Lesson learned: try saying 'will you forgive me' instead of 'i'm sorry all the time' because most of the time its not about whether or not I feel bad for doing something wrong, it's whether or not you'll forgive me.

I also felt better about our abstinence. We've pretty much been chaste since we got engaged in December of 06. While it has been trying, and well, sometimes made easier by physical ailments and injuries, I'm proud of us now.

The night before, I had intimated to a friend, exactly how many times we had been physical in the last year. His response was worry on our behalf. I felt bad trying to explain it was partly timing, partly injuries, and mostly J liking the idea of waiting. It felt awkward to go from a group of people worrying about why we weren't having sex to a group that was worried we might be having sex. I was muddled before trying to explain it, because I didn't understand J's reasoning behind liking abstinence. He himself didn't really understand the reasons why, but after this 'therapy' we can talk about the reasons clearly, and I feel happier about that.
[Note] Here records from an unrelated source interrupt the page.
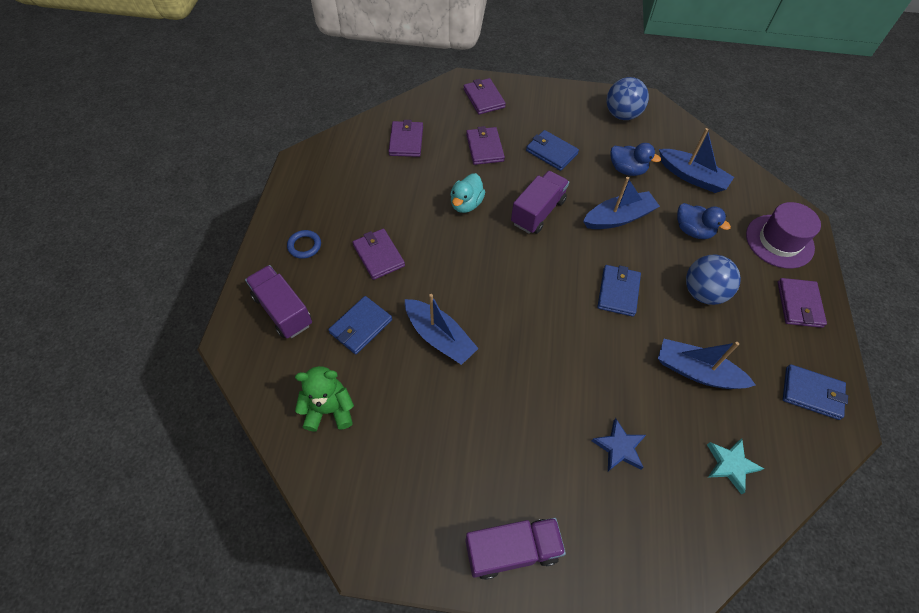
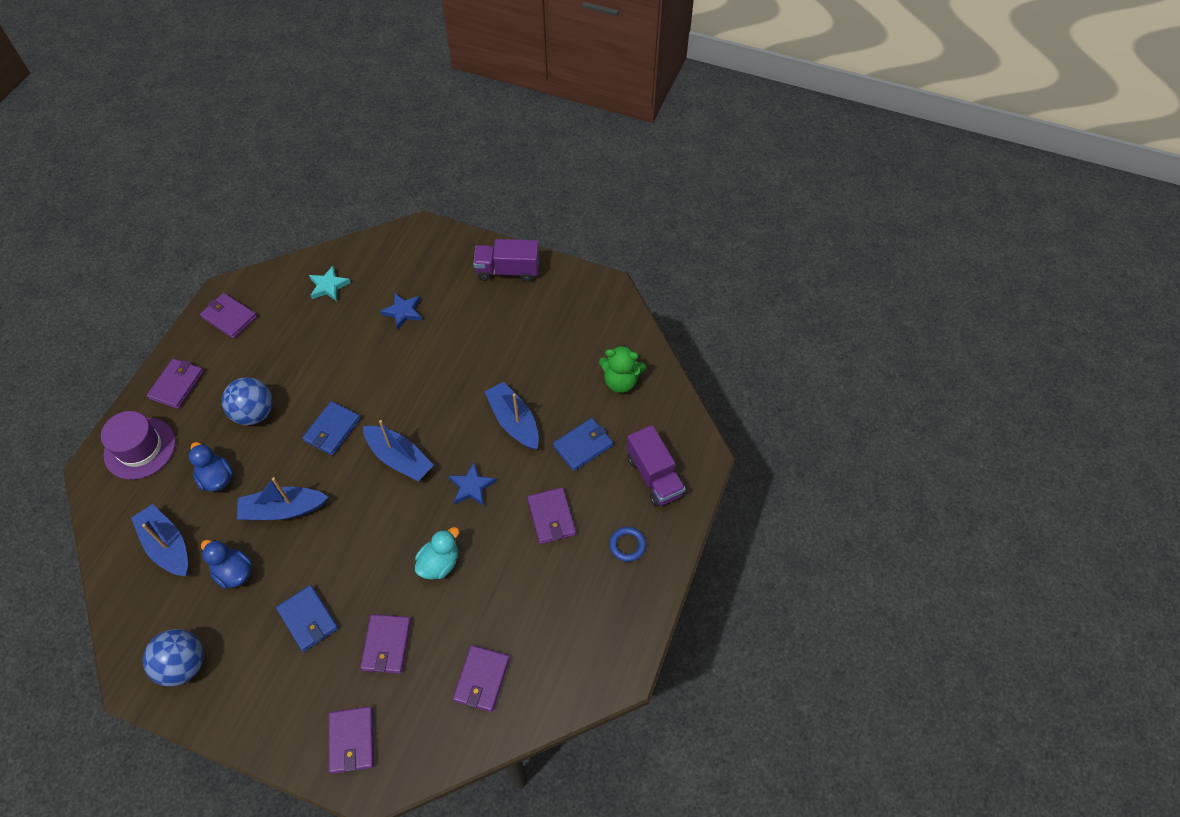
camera: 165 degrees left, 0 degrees up
(461, 267) = (471, 487): none -> blue star
(538, 212) = (365, 535): purple truck -> none
(696, 371) = (308, 350): blue boat -> blue boat (399, 458)
(812, 393) = (229, 317): blue wallet -> purple wallet

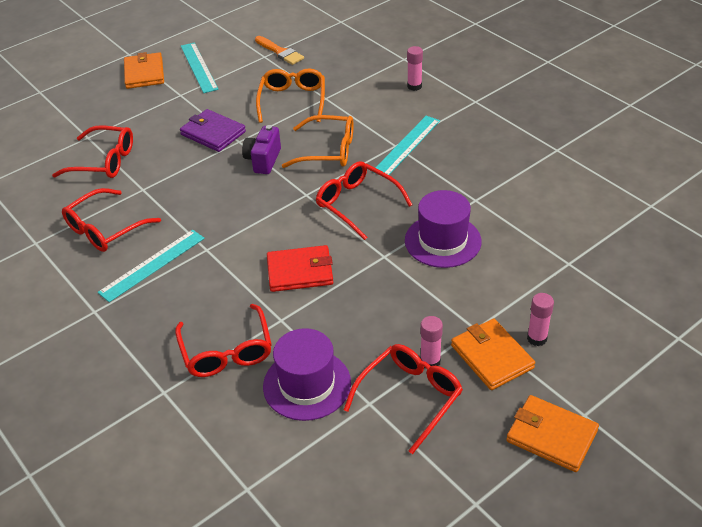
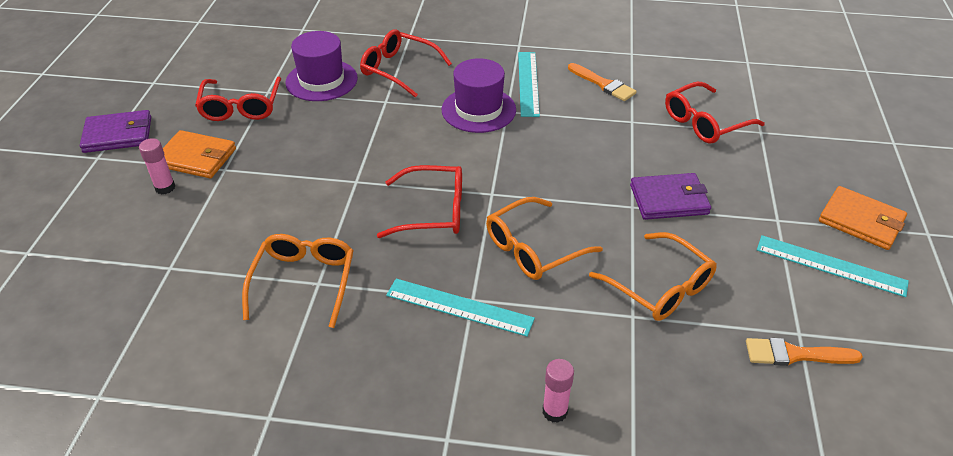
camera: 135 degrees right, 0 degrees up
(105, 229) = (603, 84): red glasses -> orange brush
(263, 160) = (578, 201): purple camera -> none
(300, 271) = (412, 135): red wallet -> none
(406, 145) = (459, 307): turquoise ruler -> turquoise ruler turned 60 degrees counterclockwise
(430, 361) = (244, 132): pink glue stick -> none
(442, 241) = (314, 222): purple hat -> purple hat (478, 110)
(484, 205) = (303, 282): none -> orange glasses
(551, 435) = (118, 135): orange wallet -> purple wallet

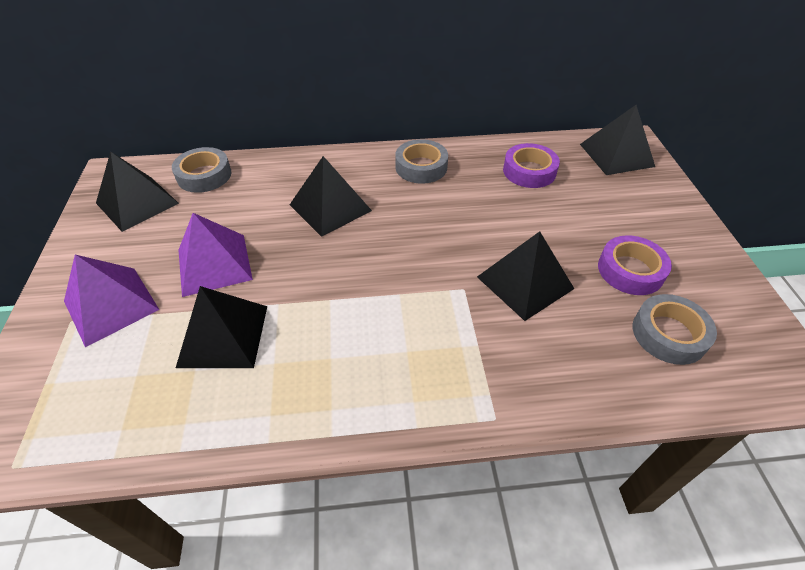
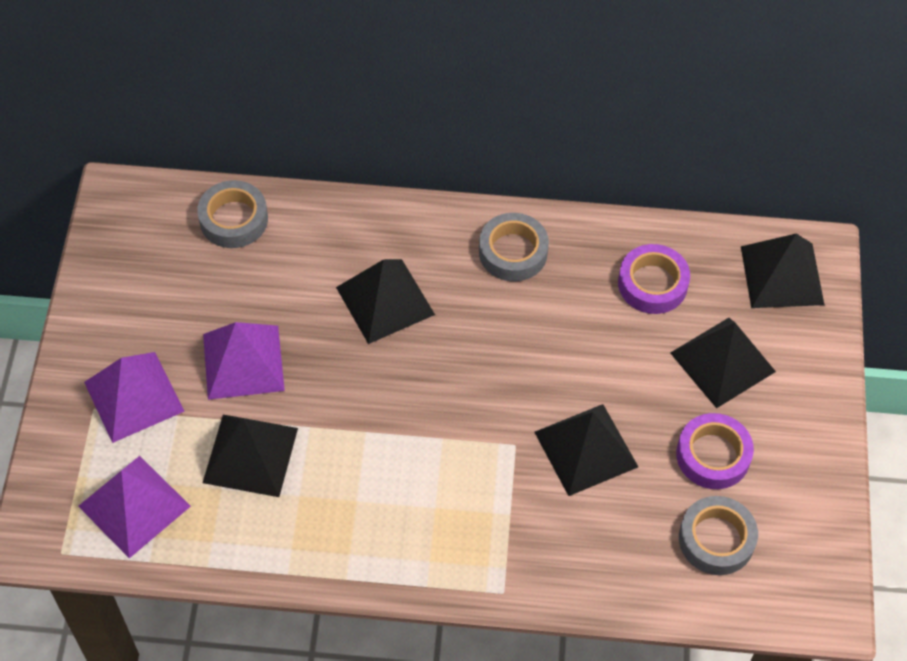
camera: 10 degrees right, 10 degrees up
(102, 402) = (134, 506): none -> purple pyramid
(137, 203) = (153, 252): black pyramid -> black pyramid (723, 362)

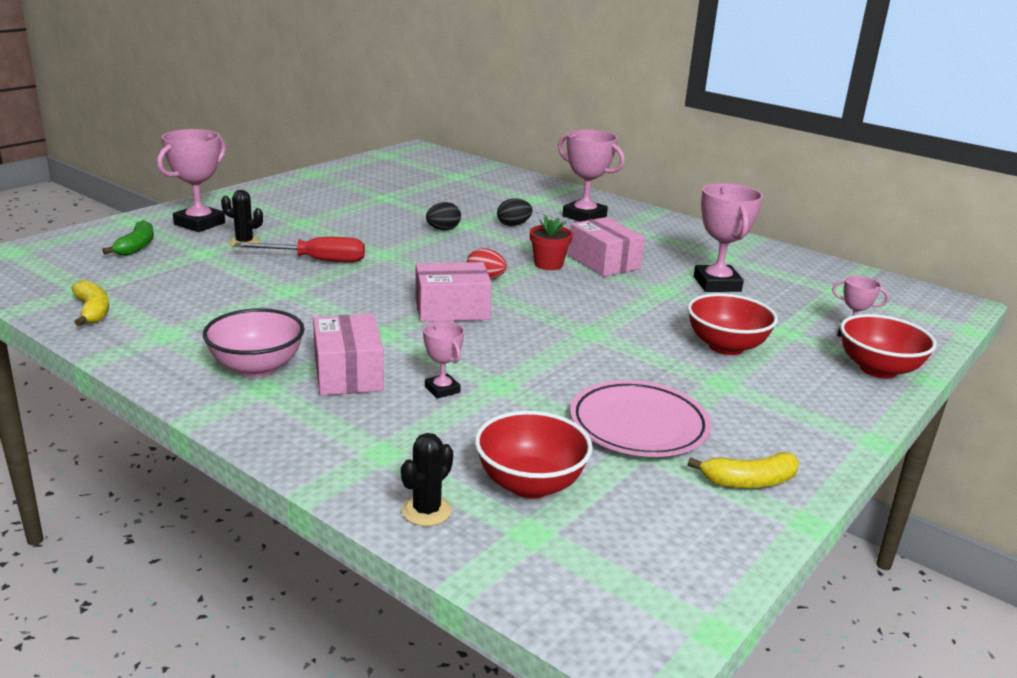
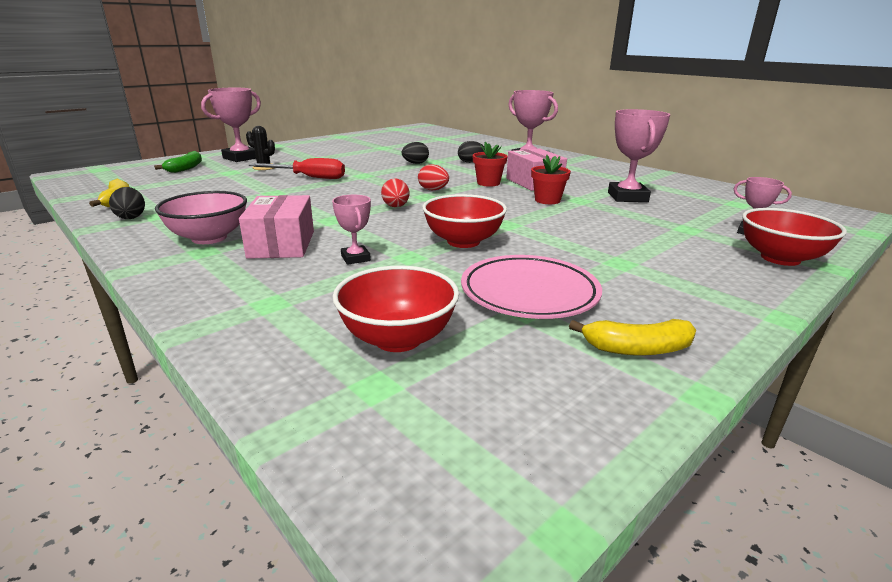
camera: 10 degrees right, 0 degrees up
(134, 338) = (131, 217): none -> black egg
(426, 511) = (277, 358): black cactus -> none
(452, 309) = (396, 207): pink box -> red egg
(626, 292) = (547, 200): none -> red flower pot
(726, 346) = (629, 237): red bowl -> red bowl (463, 241)

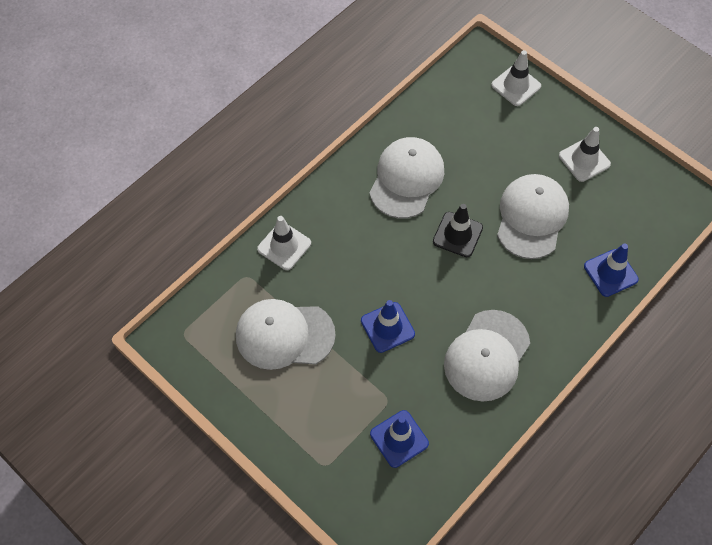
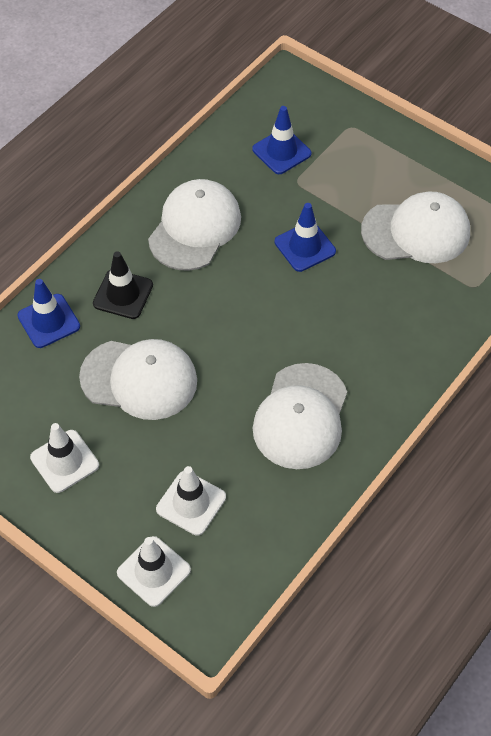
camera: 175 degrees right, 5 degrees down
(284, 246) = (439, 323): white traffic cone -> white traffic cone (191, 503)
(457, 234) = (231, 351): black traffic cone -> black traffic cone (123, 294)
(531, 217) = (139, 379): white cap -> white cap turned 90 degrees counterclockwise

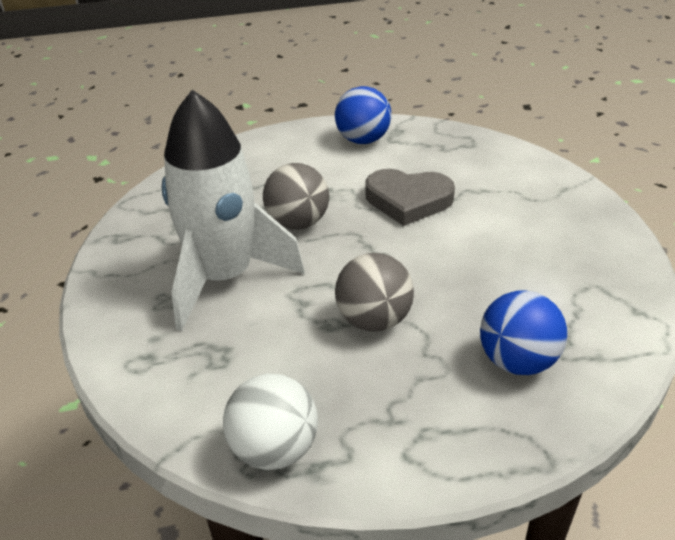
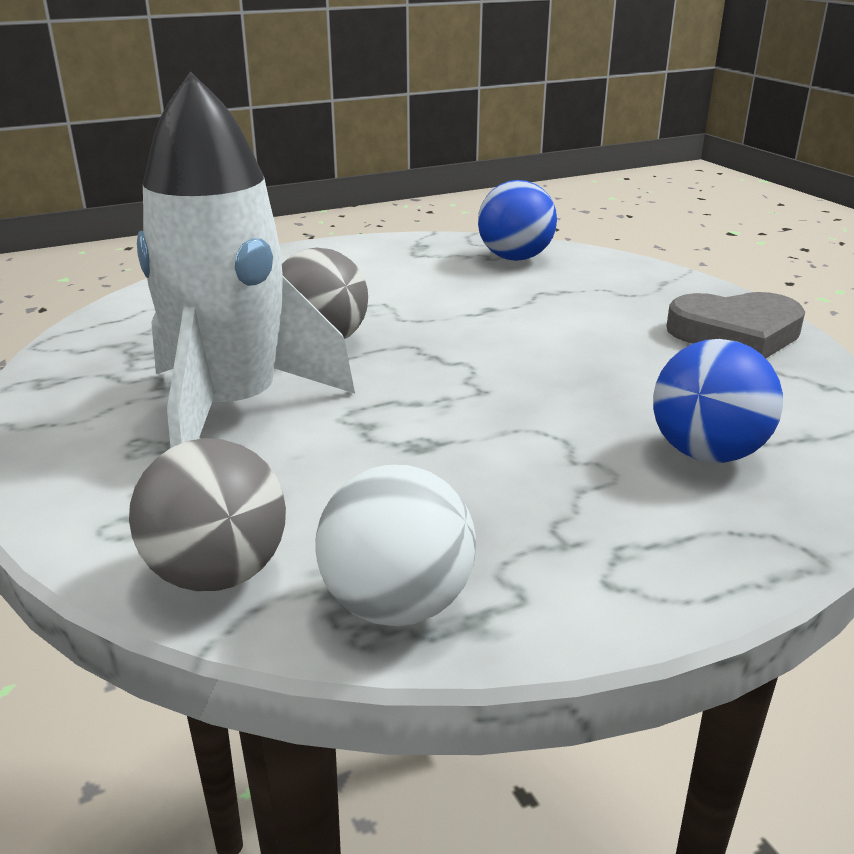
camera: 15 degrees left, 10 degrees down
(363, 140) = (378, 256): blue ball -> blue ball (515, 258)
(374, 320) = (481, 432): grey ball -> grey ball (217, 573)
(408, 200) = (468, 307): grey heart -> grey heart (736, 334)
We also learned the Biggest Lesson of All (BLA for short). Our BLA, which involves 'the reason' we argue, is not that J hasn't grown up or whatever excuse I thought I had worked out. It's this: He doesn't involve me in decisions-- specific decisions, like making plans to go out after work, or inviting people over after work. He now knows that he has to ask me first, and we decide together, and vice versa, I realized that what bothers me is that he's not involving me in the decision. Usually, he'll come home from those nights afterward and say something like 'you were right' anyways. Last night was one case in point, and while I was really irritated about it all, I had to swallow it because I know he's being punished today--- 2 hours of sleep before work at 10am. I don't like to say I told you so, but he does it for me so I don't have to. It was last night that we discussed the BLA.

Back to Pre-Cana: We had been prepared by friends about the hostility we might find. Actually, there was only one mean lecture, and it was at the very end.... you know, don't sleep together, don't live together, and don't look at porn. If I thought it was feasible, sure I'd ask Jack to move out until the wedding. But it's not feasible, and I don't see that it would help our relationship. And while I am proud that we have abstained since engagement, I'm still saddened. You see, after hearing the reasons WHY J feels this way, there will be no giving it up before the wedding. sigh.

Oh, we also learned about Natural Family Planning. And we've discussed looking into that route. But more on that later. It's obviously a very big issue to think about.